If there's no way you can combine smaller tables in to a larger table, there's
not too much you can do. It's normally up to the allocator to be able to cope
with fragmentation, which on most systems is fine... apparently the DS is a bit
weak there.

Building an allocator is hard work though. You would be far better off to the
search the net for C allocators, I'm sure you'd find dozens in seconds.

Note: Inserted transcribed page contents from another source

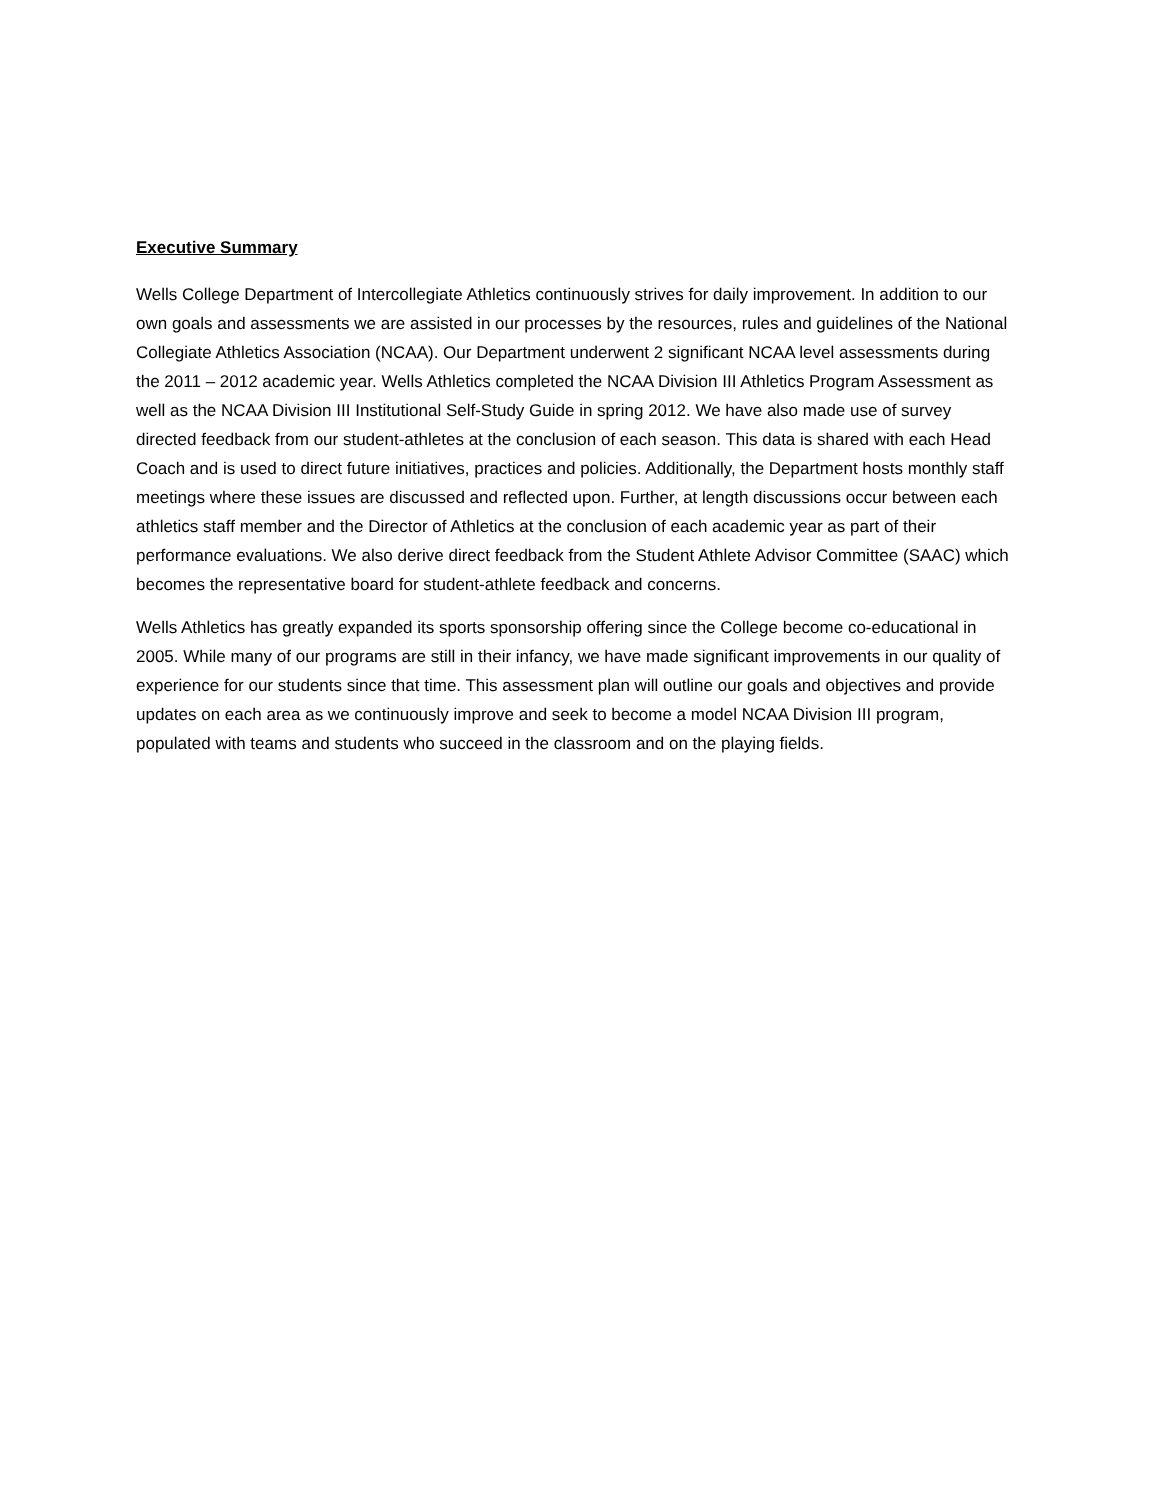Executive Summary
Wells College Department of Intercollegiate Athletics continuously strives for daily improvement. In addition to our own goals and assessments we are assisted in our processes by the resources, rules and guidelines of the National Collegiate Athletics Association (NCAA). Our Department underwent 2 significant NCAA level assessments during the 2011 – 2012 academic year. Wells Athletics completed the NCAA Division III Athletics Program Assessment as well as the NCAA Division III Institutional Self-Study Guide in spring 2012. We have also made use of survey directed feedback from our student-athletes at the conclusion of each season. This data is shared with each Head Coach and is used to direct future initiatives, practices and policies. Additionally, the Department hosts monthly staff meetings where these issues are discussed and reflected upon. Further, at length discussions occur between each athletics staff member and the Director of Athletics at the conclusion of each academic year as part of their performance evaluations. We also derive direct feedback from the Student Athlete Advisor Committee (SAAC) which becomes the representative board for student-athlete feedback and concerns.
Wells Athletics has greatly expanded its sports sponsorship offering since the College become co-educational in 2005. While many of our programs are still in their infancy, we have made significant improvements in our quality of experience for our students since that time. This assessment plan will outline our goals and objectives and provide updates on each area as we continuously improve and seek to become a model NCAA Division III program, populated with teams and students who succeed in the classroom and on the playing fields.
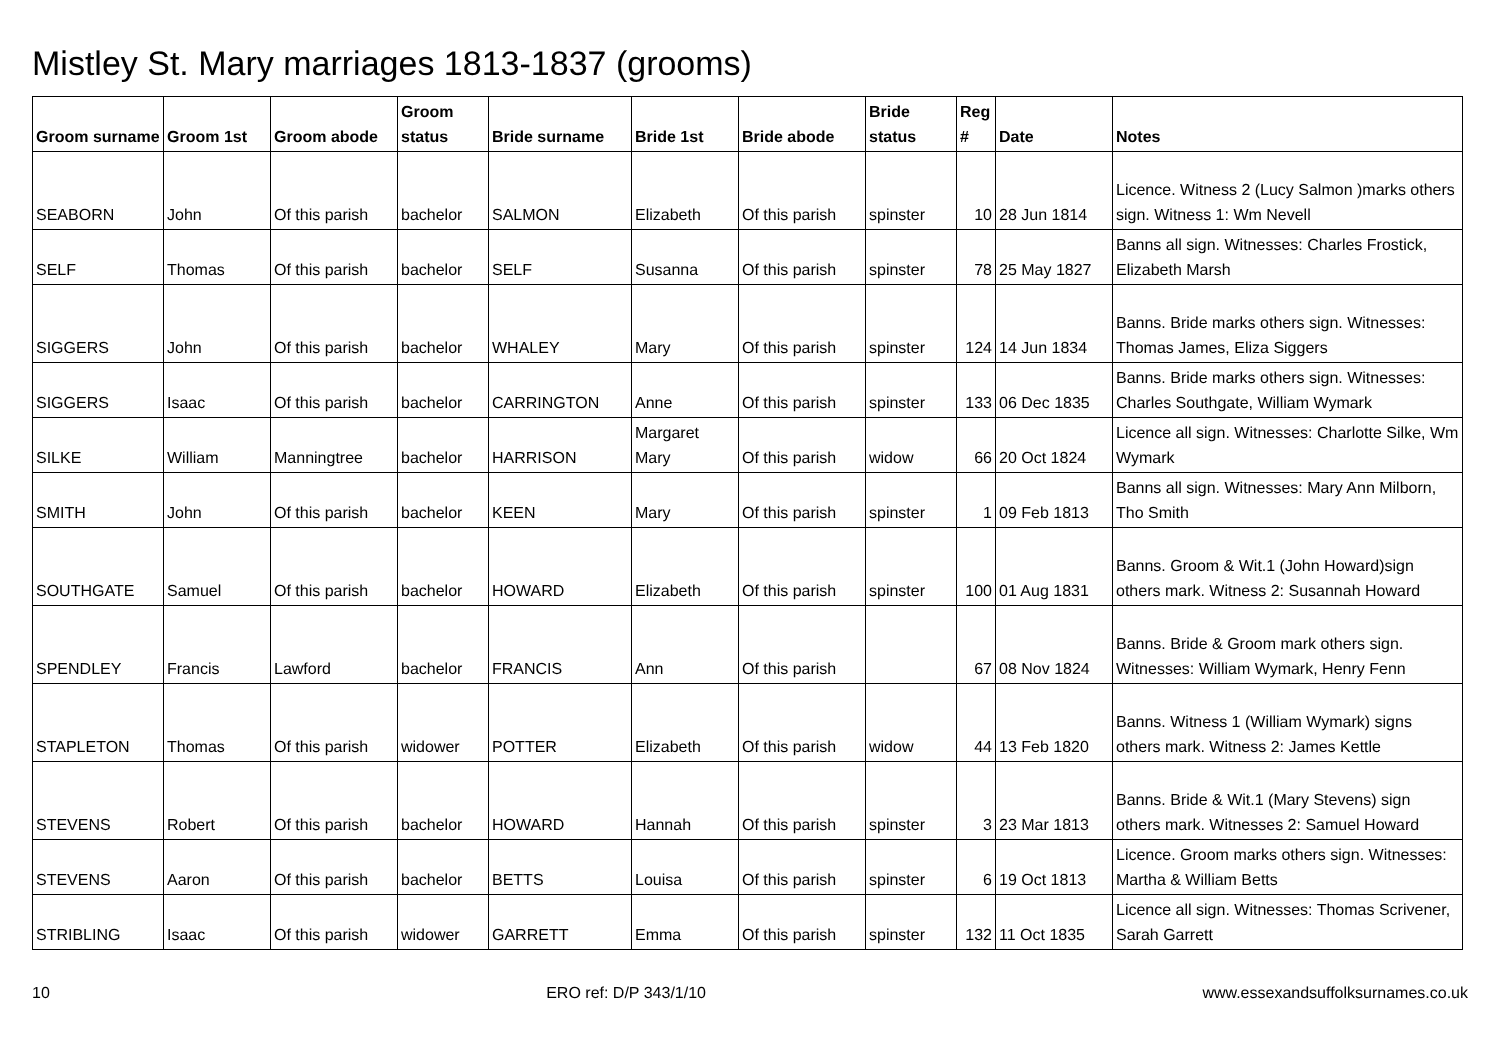Mistley St. Mary marriages 1813-1837 (grooms)
| Groom surname | Groom 1st | Groom abode | Groom status | Bride surname | Bride 1st | Bride abode | Bride status | Reg # | Date | Notes |
| --- | --- | --- | --- | --- | --- | --- | --- | --- | --- | --- |
| SEABORN | John | Of this parish | bachelor | SALMON | Elizabeth | Of this parish | spinster | 10 | 28 Jun 1814 | Licence. Witness 2 (Lucy Salmon )marks others sign. Witness 1: Wm Nevell |
| SELF | Thomas | Of this parish | bachelor | SELF | Susanna | Of this parish | spinster | 78 | 25 May 1827 | Banns all sign. Witnesses: Charles Frostick, Elizabeth Marsh |
| SIGGERS | John | Of this parish | bachelor | WHALEY | Mary | Of this parish | spinster | 124 | 14 Jun 1834 | Banns. Bride marks others sign. Witnesses: Thomas James, Eliza Siggers |
| SIGGERS | Isaac | Of this parish | bachelor | CARRINGTON | Anne | Of this parish | spinster | 133 | 06 Dec 1835 | Banns. Bride marks others sign. Witnesses: Charles Southgate, William Wymark |
| SILKE | William | Manningtree | bachelor | HARRISON | Margaret Mary | Of this parish | widow | 66 | 20 Oct 1824 | Licence all sign. Witnesses: Charlotte Silke, Wm Wymark |
| SMITH | John | Of this parish | bachelor | KEEN | Mary | Of this parish | spinster | 1 | 09 Feb 1813 | Banns all sign. Witnesses: Mary Ann Milborn, Tho Smith |
| SOUTHGATE | Samuel | Of this parish | bachelor | HOWARD | Elizabeth | Of this parish | spinster | 100 | 01 Aug 1831 | Banns. Groom & Wit.1 (John Howard)sign others mark. Witness 2: Susannah Howard |
| SPENDLEY | Francis | Lawford | bachelor | FRANCIS | Ann | Of this parish | | 67 | 08 Nov 1824 | Banns. Bride & Groom mark others sign. Witnesses: William Wymark, Henry Fenn |
| STAPLETON | Thomas | Of this parish | widower | POTTER | Elizabeth | Of this parish | widow | 44 | 13 Feb 1820 | Banns. Witness 1 (William Wymark) signs others mark. Witness 2: James Kettle |
| STEVENS | Robert | Of this parish | bachelor | HOWARD | Hannah | Of this parish | spinster | 3 | 23 Mar 1813 | Banns. Bride & Wit.1 (Mary Stevens) sign others mark. Witnesses 2: Samuel Howard |
| STEVENS | Aaron | Of this parish | bachelor | BETTS | Louisa | Of this parish | spinster | 6 | 19 Oct 1813 | Licence. Groom marks others sign. Witnesses: Martha & William Betts |
| STRIBLING | Isaac | Of this parish | widower | GARRETT | Emma | Of this parish | spinster | 132 | 11 Oct 1835 | Licence all sign. Witnesses: Thomas Scrivener, Sarah Garrett |
10 ERO ref: D/P 343/1/10 www.essexandsuffolksurnames.co.uk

Failing that, I would recommend just building a small block allocator. Anything
larger then say, 2K, simply pass through to the standard C alloc. That keeps
things simple. For an example of good small block allocator, I would recommend
reading the open source fastmm docs, for Delphi. I found the readme on the net
here: http://bbs.et8.net/bbs/showthread.php?t=746596, not far down the page. It's
the fastest allocator I know of for tiny/small blocks, and doesn't suffer from
fragmentation.

Basically, it only attempts to allocate out according to a certain granularity
(eg a 5 byte alloc might be satisfied from an 8 byte block) which allows it to
keep free lists of every single block size. By always allocating large chunks of
small blocks at a time, and maintaining bit fields for which small blocks are
free inside the large chunks, quick allocation can be performed. It simply
requires checking the free list, and then performing a bit scan to find a free
block, and then finally removing the pool from the free list if it was the last
block. Freeing a block simply requires setting the bitfield, and adding the pool
to the free list if required.

Anyway, hope something in there helped.